Tips on making a complaint or appeal
- 17/07/2025
- Posted by: Appeal Avenue
- Category: FAQs

Every year, thousands of insurance claims are successfully paid out by insurers, but unfortunately, lots of claims are declined.
If your insurance company refuses to pay your insurance claim, they should tell you why. It’s a good idea to ask the insurer to put the reason for their decline in writing. This allows you time to review how they have come to make their decision and is also a good starting point for your appeal.
If you would like our support with making a complaint or appeal, make an appointment with us today and we will chat through what has happened and what your options are – take a look at the fees section of our website for an idea of the costs involved.
Here are some things to consider before submitting your appeal:
1. What are the insurers reasons for declining your claim?
If the insurer has provided their reasons in writing, work through this in a logical way- if you don’t agree with what they have said, make notes as you go through the letter, so you can come back to it later.
If the reason for their decline is because they say you didn’t tell them something about your health or lifestyle when you took the policy out (often referred to as non-disclosure or misrepresentation) visit our non-disclosure and misrepresentation page for more guidance.
2. Gather evidence for your appeal
Depending on the reason for your insurer’s decision, it might be a good idea to gather evidence that contradicts what they are saying. This might involve looking at your medical records, or obtaining confirmation and clarification from your doctors.
If you would like our support with understanding what evidence may help with your appeal, make an appointment with us today and we will chat through what has happened and provide you with some guidance – take a look at the fees section of our website for an idea of the costs involved.
3. Write your complaint
– We would always suggest making your complaint in writing, this gives you the opportunity and time to plan, consider and reflect on what you want to say.
– We would always suggest making your complaint in writing, this gives you the opportunity and time to plan, consider and reflect on what you want to say.

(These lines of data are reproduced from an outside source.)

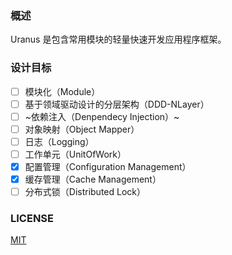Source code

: ### 概述

Uranus 是包含常用模块的轻量快速开发应用程序框架。

### 设计目标

- [ ] 模块化（Module）
- [ ] 基于领域驱动设计的分层架构（DDD-NLayer）
- [ ] ~依赖注入（Denpendecy Injection）~
- [ ] 对象映射（Object Mapper）
- [ ] 日志（Logging）
- [ ] 工作单元（UnitOfWork）
- [x] 配置管理（Configuration Management）
- [x] 缓存管理（Cache Management）
- [ ] 分布式锁（Distributed Lock）

### LICENSE

[MIT](https://github.com/Murtain/Uranus/blob/master/LICENSE)
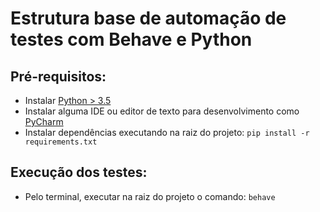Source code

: # Estrutura base de automação de testes com Behave e Python

## Pré-requisitos:

 - Instalar  [Python > 3.5](https://www.python.org/)
 - Instalar alguma IDE ou editor de texto para desenvolvimento como [PyCharm](https://www.jetbrains.com/pycharm/)
 - Instalar dependências executando na raiz do projeto: `pip install -r requirements.txt`

## Execução dos testes:

 - Pelo terminal, executar na raiz do projeto o comando: `behave`
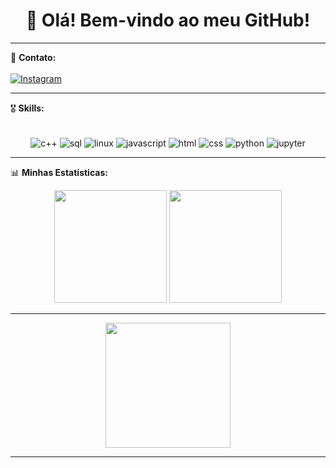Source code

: <h1 align="center">👋 Olá! Bem-vindo ao meu GitHub!</h1>

---

📱 **Contato:**  
<br>
[![Instagram](https://img.shields.io/badge/Instagram-E4405F?style=for-the-badge&logo=instagram&logoColor=white)](https://www.instagram.com/edu.cpp/)

---

🎖️ **Skills:**  
<div align="center" style="display: inline_block"><br/>
    <img align="center" alt="c++" src="https://img.shields.io/badge/C%2B%2B-00599C?style=for-the-badge&logo=c%2B%2B&logoColor=white">
    <img align="center" alt="sql" src="https://img.shields.io/badge/PostgreSQL-316192?style=for-the-badge&logo=postgresql&logoColor=white">
    <img align="center" alt="linux" src="https://img.shields.io/badge/Linux-FCC624?style=for-the-badge&logo=linux&logoColor=black">
    <img align="center" alt="javascript" src="https://img.shields.io/badge/javascript-%23323330.svg?style=for-the-badge&logo=javascript&logoColor=%23F7DF1E">
    <img align="center" alt="html" src="https://img.shields.io/badge/HTML-FF4500?style=for-the-badge&logo=html5&logoColor=white">
    <img align="center" alt="css" src="https://img.shields.io/badge/CSS-1572B6?style=for-the-badge&logo=css3&logoColor=white">
    <img align="center" alt="python" src="https://img.shields.io/badge/Python-3776AB?style=for-the-badge&logo=python&logoColor=white">
    <img align="center" alt="jupyter" src="https://img.shields.io/badge/Jupyter-F37626?style=for-the-badge&logo=jupyter&logoColor=white">
</div>

---

📊 **Minhas Estatísticas:**
<div align="center">
  <img height="180em" src="https://github-readme-stats.vercel.app/api?username=Rui-cmd0&show_icons=true&theme=dark&include_all_commits=true&count_private=true"/>
  <img height="180em" src="https://github-readme-stats.vercel.app/api/top-langs/?username=Rui-cmd0&layout=compact&langs_count=7&theme=dark"/>
</div>

---


 <p align="center">
    <img src="https://media.giphy.com/media/QTfX9Ejfra3ZmNxh6B/giphy.gif" width="200">

</p>

</p>

</div>

---

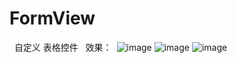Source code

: # FormView
 
自定义 表格控件
 
效果：
  ![image](https://github.com/zhumj/FormView/tree/master/images/1511433689.jpg)
  ![image](https://github.com/zhumj/FormView/tree/master/images/1511433926.jpg)
  ![image](https://github.com/zhumj/FormView/tree/master/images/1511434054.jpg)
 
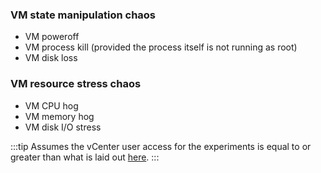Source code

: ### VM state manipulation chaos

- VM poweroff
- VM process kill (provided the process itself is not running as root)
- VM disk loss

### VM resource stress chaos

- VM CPU hog
- VM memory hog
- VM disk I/O stress

:::tip
Assumes the vCenter user access for the experiments is equal to or greater than what is laid out [here](/docs/chaos-engineering/get-started/prerequisites/shared/vcenter-based-chaos-access-requirements).
:::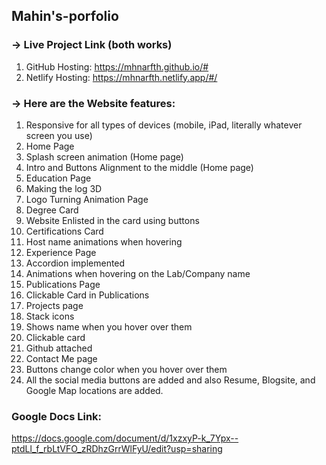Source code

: ﻿## Mahin's-porfolio

### → Live Project Link (both works)

1. GitHub Hosting: https://mhnarfth.github.io/#
2. Netlify Hosting: https://mhnarfth.netlify.app/#/ 



### → Here are the Website features:

1. Responsive for all types of devices (mobile, iPad, literally whatever screen you use)
2. Home Page
3. Splash screen animation (Home page)
4. Intro and Buttons Alignment to the middle (Home page)
5. Education Page
6. Making the log 3D
7. Logo Turning Animation Page
8. Degree Card
9. Website Enlisted in the card using buttons
10. Certifications Card
11. Host name animations when hovering
12. Experience Page
13. Accordion implemented
14. Animations when hovering on the Lab/Company name
15. Publications Page
16. Clickable Card in Publications
17. Projects page
18. Stack icons
19. Shows name when you hover over them
20. Clickable card
21. Github attached
22. Contact Me page
23. Buttons change color when you hover over them
24. All the social media buttons are added and also Resume, Blogsite, and Google Map locations are added.

### Google Docs Link: 
https://docs.google.com/document/d/1xzxyP-k_7Ypx--ptdLl_f_rbLtVFO_zRDhzGrrWlFyU/edit?usp=sharing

– Try to be as logical as possible and refer to the points that the insurer has made in their decline letter.
– Include a timeline of what has happened and put the date you send the letter of complaint at the top.
– Try to remain calm and professional- you don’t want to detract from the complaint.
– Reference the evidence you have gathered that contradicts what the insurer has said.
– Always focus on what your policy terms and conditions say.
– If you are terminally ill, or are in severe financial difficulty- make sure you state this in your complaint letter and request that the insurer prioritises your complaint if possible.
– Make it clear what you are looking for as an outcome to your complaint.
4. Wait
Your insurer should send you an acknowledgement within a couple of weeks to let you know they have received your complaint and are investigating it- if you don’t receive this acknowledgement, you should contact your insurance company to make sure they received your letter.
The insurer has 8 weeks to investigate your complaint.
5. Response
Your insurer will respond to your complaint in writing.
If they ‘uphold’ your complaint (which means that they agree there has been a mistake) they will tell you what they plan to do to put things right.
If they don’t uphold your complaint (they still disagree), they will tell you why. They will also tell you what you can do next if you wish to pursue the complaint further.
6. Escalate your complaint to the Financial Ombudsman Service
If your insurer did not uphold your complaint and you are still unhappy with their decision, the next step is to take it to the Financial Ombudsman Service.
The Financial Ombudsman Service are there to independently review your complaint. They will consider the facts of what has happened and will listen to yours and the insurers opinions. They will then give an unbiased decision on what should happen next.
There are two ‘tiers’ within the Financial Ombudsman Service. Your complaint will firstly be reviewed by an ‘Investigator’ who will consider the facts of the case and issue their viewpoint.
If you, or the insurer, disagrees with the Investigators decision, you can ask for it to be reviewed by an Ombudsman. The Ombudsman will independently review the facts of the case and will issue their ruling. The Ombudsman’s decision is binding on the insurer. If you disagree with the Ombudsman’s decision, the next step would be to seek legal advice from a qualified solicitor.